Исповедь маски (Мисима) - страница 64

Я изводил себя вопросами. Что испытывал бы на моем месте другой юноша? Как бы чувствовал себя нормальный человек? И доставшийся мне маленький кусочек счастья растаял без следа.

Лицедейство, о котором я уже писал, сделалось неотъемлемой частью моей натуры. Это перестало быть актерством. Постоянные потуги изобразить себя нормальным человеком привели к тому, что та доля нормальности, которая была дарована мне природой, оказалась разъедена ржавчиной, и со временем я стал и эту, естественную, часть своей души считать притворством. Иначе говоря, я превратился в человека, который не верит ни во что, кроме лжи. Я желал, чтобы мое чувство к Соноко тоже было притворством, но, как знать, не маскировало ли это желание искреннюю потребность моей души в любви? Я настолько запутался в себе, что даже разучился поступать вопреки собственной природе…

Мысли подобного рода еще долго не давали мне спать.

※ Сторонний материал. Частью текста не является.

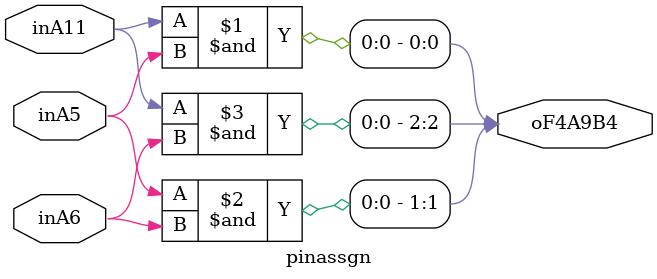
<source format=v>
/**************************************
 * Verilog source constraint example
 *    Pin Assignment for BGA Pkg.
 *    2/01/2001 K.Lee
 * Lattice Applications Engineering
 **************************************

 */

module pinassgn(inA11,inA5,inA6,oF4A9B4);

// The syntax of Verilog Synplicity pin assignment
// The following syntax must be included in each pin declaration line BEFORE the semicomlon. 
// synthesis loc="[Pin#]"

input	inA11		/*synthesis loc="A11"*/;
input	inA5		/*synthesis loc="A5"*/;
input	inA6		/*synthesis loc="A6"*/;
output	[0:2] oF4A9B4	/*synthesis loc="F4 A9 B4"*/;

assign oF4A9B4[0] =  inA11 & inA5;
assign oF4A9B4[1] =  inA5 & inA6;
assign oF4A9B4[2] =  inA11 & inA6;

endmodule


</source>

А потом откуда-то из ночи донеслось знакомое завывание, сулившее беду и в то же время полное для меня смутного очарования.

Банкир проснулся и спросил:

– Что, опять тревога?

– Кажется, да, – промямлил я.

Но сирена выла где-то очень далеко.


Мы встали в шесть часов, потому что время свиданий в училище приходилось на раннее утро.

Встретив в умывальной комнате Соноко, я спросил:

– Слышали ночью сирену?

– Нет, – удивилась она.

Младшим сестрам это показалось очень забавным, и они принялись подшучивать над Соноко.

– Все-все проснулись, одна Соноко ничего не слышала! – захихикала средняя.

Маленькая подхватила:

– Я тоже проснулась, сразу проснулась. А Соноко знай себе храпит.

– Ага, да еще как! Громче сирены!

– Врете вы все! – залилась краской Соноко. – Докажите, что я храпела! Смотрите у меня, врушки!

У меня тоже была младшая сестра, но только одна, поэтому я всегда завидовал шумным семьям, в которых много девочек. Я слушал шутливую перебранку трех сестер, и мне казалось, что это олицетворение высшего земного счастья. От этого сердцу стало еще больнее.

За завтраком тоже говорили о воздушной тревоге – первой за нынешний месяц. Поскольку сирена была предварительной, все были настроены оптимистично, решили, что ничего страшного не произошло. Да хоть бы где-то и бомбили – меня это совершенно не трогало. Пусть даже в мое отсутствие сгорит родительский дом со всей семьей в придачу, какое мне дело?

Я вовсе не был каким-то особенным изувером. Просто у всех нас в ту пору заметно ослабла сила воображения, ибо каждый день могло случиться что-нибудь такое, до чего не додумалась бы и самая изощренная фантазии. Куда легче было вообразить себе гибель родственников, чем представить, что витрины Гин-дзы вновь наполнятся рядами бутылок с иностранными этикетками, а вечернее небо засияет отблесками неоновых реклам. Вот почему фантазия выбирала более доступные картины. Картины эти могут показаться жестокими, но, поверьте, виной тому была вовсе не душевная черствость. Леность и апатия души – и больше ничего.